DS 18: Schichtherstellung III

DS 18.2: Vortrag

Donnerstag, 11. März 2004, 17:00–17:15, HS 31

High-Fluence C-Implantation into 3C-SiC: Synthesis of Buried Diamond-Nanocrystals — •Hannes Weishart¹, Viton Heera¹, Frank Eichhorn¹, Bela Pecz², Lajos Toth², and Wolfgang Skorupa¹ — ¹Forschungszentrum Rossendorf, PO Box 510119, D-01314 Dresden — ²Research Institute for Technical Physics and Materials Science, H-1525 Budapest, Hungary

Their outstanding properties, such as wide band gap, high thermal conductivity and saturated electron drift velocity, make silicon carbide and diamond useful semiconductors for applications under harsh conditions. A combination of both materials on a microscopic scale may be a promising way to novel devices.

Ion Beam Synthesis (IBS) is an excellent method for creating precipitates inside any matrix without thermodynamic constraints. We previously demonstrated the synthesis of nanocrystalline 3C-SiC inside diamond by high-fluence Si implantation.

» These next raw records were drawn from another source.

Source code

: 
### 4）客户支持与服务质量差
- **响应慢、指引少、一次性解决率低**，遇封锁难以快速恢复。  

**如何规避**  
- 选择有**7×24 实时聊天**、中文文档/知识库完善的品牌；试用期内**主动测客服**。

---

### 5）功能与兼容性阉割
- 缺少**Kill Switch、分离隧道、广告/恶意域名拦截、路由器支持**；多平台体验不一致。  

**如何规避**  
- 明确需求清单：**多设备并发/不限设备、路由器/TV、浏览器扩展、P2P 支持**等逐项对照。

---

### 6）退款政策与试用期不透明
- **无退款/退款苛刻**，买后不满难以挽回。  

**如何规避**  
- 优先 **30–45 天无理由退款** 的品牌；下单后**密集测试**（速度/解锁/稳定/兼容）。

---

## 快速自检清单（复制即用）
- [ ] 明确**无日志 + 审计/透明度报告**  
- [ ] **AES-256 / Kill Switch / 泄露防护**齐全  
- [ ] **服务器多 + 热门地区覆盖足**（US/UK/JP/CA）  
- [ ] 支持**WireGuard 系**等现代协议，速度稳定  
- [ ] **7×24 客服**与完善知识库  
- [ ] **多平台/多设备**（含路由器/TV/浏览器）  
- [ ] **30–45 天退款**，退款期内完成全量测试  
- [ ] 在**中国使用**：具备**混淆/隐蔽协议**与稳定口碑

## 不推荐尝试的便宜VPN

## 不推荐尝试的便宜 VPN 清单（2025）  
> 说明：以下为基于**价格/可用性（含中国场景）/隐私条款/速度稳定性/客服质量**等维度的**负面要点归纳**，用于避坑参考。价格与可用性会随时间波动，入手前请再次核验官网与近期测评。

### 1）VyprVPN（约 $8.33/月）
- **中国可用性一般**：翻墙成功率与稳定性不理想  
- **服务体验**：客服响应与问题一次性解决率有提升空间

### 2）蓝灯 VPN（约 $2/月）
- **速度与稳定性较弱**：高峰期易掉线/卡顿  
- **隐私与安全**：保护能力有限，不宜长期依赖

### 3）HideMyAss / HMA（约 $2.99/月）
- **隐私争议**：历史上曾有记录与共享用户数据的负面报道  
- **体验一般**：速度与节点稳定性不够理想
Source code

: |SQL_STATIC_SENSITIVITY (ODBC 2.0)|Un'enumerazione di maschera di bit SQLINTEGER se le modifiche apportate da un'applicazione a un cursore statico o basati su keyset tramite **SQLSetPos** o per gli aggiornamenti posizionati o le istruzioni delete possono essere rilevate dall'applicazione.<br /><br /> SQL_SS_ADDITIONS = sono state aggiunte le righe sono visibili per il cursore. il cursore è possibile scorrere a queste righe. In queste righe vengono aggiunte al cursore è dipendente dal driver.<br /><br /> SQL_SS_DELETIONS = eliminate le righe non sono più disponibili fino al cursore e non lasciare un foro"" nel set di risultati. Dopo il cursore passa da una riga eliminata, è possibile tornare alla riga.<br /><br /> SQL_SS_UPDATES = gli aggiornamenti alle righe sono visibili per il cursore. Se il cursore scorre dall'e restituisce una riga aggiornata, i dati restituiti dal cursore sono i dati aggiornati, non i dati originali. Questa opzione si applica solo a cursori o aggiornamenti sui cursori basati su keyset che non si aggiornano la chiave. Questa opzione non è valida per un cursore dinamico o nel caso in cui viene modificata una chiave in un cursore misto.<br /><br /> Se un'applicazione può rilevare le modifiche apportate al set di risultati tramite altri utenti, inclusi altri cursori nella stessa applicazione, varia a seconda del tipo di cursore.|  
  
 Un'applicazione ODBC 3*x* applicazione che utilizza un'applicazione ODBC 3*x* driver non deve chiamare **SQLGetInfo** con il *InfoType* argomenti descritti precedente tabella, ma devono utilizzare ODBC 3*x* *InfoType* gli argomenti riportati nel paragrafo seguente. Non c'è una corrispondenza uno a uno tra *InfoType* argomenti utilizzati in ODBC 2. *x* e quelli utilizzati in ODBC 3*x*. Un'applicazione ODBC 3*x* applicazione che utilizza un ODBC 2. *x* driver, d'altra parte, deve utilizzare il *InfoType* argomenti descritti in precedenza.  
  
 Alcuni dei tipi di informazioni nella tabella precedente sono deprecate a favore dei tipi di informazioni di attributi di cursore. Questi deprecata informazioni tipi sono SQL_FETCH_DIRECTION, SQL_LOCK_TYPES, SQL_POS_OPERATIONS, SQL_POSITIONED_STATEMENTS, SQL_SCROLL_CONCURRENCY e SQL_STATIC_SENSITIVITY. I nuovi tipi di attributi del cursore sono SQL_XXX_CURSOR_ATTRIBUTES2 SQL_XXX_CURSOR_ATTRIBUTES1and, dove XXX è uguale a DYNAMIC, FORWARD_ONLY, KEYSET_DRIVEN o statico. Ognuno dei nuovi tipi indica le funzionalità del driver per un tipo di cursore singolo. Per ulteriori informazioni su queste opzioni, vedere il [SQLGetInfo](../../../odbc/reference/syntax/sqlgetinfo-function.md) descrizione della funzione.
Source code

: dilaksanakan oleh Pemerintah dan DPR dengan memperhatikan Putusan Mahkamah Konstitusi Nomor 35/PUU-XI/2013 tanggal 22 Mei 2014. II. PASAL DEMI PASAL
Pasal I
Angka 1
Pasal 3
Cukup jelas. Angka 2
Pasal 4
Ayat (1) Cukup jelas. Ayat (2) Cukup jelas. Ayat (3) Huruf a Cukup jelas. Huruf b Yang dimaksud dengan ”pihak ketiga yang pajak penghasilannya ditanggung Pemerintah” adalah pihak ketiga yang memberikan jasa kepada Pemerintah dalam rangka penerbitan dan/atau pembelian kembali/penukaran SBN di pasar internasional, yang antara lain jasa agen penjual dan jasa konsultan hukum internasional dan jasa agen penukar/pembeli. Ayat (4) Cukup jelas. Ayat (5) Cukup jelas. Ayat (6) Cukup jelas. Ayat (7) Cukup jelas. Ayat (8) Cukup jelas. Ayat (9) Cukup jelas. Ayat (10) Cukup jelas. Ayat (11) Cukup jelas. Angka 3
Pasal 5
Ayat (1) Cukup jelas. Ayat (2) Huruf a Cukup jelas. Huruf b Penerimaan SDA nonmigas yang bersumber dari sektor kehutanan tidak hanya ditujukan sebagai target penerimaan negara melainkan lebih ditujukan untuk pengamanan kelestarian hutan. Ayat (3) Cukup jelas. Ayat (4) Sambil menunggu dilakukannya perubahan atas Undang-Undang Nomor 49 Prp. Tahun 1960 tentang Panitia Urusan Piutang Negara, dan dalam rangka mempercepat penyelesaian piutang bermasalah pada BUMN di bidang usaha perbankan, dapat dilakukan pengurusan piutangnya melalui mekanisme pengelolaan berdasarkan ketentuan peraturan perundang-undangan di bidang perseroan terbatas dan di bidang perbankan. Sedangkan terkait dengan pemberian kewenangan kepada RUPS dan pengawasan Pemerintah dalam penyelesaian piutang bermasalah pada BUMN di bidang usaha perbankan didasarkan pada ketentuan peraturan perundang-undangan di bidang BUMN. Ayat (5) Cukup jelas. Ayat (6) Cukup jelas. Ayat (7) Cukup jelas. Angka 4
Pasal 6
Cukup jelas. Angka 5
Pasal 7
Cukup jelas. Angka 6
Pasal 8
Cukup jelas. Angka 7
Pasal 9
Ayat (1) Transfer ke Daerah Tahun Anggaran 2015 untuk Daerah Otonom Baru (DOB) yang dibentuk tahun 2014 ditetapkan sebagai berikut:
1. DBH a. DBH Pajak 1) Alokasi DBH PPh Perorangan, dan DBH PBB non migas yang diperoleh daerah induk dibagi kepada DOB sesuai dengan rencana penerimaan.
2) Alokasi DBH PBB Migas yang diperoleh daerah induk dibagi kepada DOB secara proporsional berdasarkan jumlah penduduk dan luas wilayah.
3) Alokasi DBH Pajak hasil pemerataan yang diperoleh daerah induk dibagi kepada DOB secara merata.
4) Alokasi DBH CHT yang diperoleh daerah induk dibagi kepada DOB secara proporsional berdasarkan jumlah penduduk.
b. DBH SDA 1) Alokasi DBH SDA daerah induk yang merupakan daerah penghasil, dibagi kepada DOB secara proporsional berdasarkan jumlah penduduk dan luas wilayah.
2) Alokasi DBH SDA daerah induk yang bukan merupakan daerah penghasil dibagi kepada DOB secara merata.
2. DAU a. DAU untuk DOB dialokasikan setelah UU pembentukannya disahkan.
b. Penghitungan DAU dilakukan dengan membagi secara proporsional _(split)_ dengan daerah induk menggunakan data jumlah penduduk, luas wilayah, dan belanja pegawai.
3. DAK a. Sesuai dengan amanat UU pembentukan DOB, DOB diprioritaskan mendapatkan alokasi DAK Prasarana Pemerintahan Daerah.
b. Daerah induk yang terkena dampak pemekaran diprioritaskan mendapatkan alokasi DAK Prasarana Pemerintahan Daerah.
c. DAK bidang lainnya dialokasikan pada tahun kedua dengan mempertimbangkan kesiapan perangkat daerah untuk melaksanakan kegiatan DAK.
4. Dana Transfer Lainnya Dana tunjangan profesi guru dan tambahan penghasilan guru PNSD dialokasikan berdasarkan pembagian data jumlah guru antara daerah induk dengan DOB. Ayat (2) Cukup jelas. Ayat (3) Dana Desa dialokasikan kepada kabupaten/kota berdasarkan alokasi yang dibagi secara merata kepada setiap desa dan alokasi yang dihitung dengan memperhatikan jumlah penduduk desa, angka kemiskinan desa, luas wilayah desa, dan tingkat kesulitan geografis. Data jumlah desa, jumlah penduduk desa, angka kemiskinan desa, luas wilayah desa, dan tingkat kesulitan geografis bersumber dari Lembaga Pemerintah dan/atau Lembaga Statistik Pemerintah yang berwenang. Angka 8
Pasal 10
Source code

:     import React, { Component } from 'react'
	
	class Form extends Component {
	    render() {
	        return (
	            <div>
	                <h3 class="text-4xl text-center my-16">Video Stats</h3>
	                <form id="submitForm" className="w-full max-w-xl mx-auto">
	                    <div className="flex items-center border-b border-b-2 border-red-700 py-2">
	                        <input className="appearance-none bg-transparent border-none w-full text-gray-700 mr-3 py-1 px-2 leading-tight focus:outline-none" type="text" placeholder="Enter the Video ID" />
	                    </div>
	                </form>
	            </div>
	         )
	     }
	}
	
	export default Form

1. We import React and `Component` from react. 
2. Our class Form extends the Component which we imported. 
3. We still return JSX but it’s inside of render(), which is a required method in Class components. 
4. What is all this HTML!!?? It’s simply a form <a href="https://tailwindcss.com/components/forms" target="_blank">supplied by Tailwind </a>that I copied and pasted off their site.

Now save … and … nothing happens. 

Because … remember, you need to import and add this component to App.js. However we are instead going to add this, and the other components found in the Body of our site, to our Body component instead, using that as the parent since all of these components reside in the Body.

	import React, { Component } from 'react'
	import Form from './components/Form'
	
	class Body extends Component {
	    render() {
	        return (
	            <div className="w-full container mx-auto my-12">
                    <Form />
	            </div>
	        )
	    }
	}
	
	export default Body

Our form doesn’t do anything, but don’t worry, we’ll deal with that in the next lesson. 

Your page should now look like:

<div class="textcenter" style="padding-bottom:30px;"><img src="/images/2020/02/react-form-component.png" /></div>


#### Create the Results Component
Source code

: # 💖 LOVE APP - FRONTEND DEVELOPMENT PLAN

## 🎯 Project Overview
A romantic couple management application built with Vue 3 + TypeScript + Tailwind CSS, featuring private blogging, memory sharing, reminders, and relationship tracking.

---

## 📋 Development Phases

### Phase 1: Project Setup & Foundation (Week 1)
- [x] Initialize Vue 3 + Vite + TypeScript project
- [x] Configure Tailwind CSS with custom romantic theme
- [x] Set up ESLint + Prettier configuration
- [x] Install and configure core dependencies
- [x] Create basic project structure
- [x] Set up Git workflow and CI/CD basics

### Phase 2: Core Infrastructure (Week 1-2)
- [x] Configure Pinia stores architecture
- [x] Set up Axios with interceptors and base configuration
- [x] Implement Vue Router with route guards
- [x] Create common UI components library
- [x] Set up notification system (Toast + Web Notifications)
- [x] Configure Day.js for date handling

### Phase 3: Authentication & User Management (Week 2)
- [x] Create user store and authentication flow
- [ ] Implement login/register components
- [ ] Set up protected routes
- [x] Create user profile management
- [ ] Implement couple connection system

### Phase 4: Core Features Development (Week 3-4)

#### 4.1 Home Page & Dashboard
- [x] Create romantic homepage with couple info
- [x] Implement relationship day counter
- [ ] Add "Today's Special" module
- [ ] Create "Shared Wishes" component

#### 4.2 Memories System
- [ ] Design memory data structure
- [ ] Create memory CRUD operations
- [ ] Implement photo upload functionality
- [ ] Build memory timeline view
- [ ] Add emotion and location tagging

In this work we investigate phase formation in carbon-implanted 3C-SiC substrates. Implantations were performed with fluences ranging from 3 × 10¹⁷ cm⁻² to 3 × 10¹⁸ cm⁻² . Additionally, the influence of implantation temperature and dose rate was studied using X-ray diffraction (XRD), Raman spectrometry and high-resolution cross-sectional transmission electron microscopy (HRTEM).

Low implantation temperatures and high dose rates favor the formation of graphite precipitates, while in all other cases epitaxial diamond nanocrystals grow. Hence, a critical temperature for diamond formation exists, which depends on dose rate. Increasing the fluence leads to bigger nanocrystals. Diamond platelets of up to 20 nm length were found.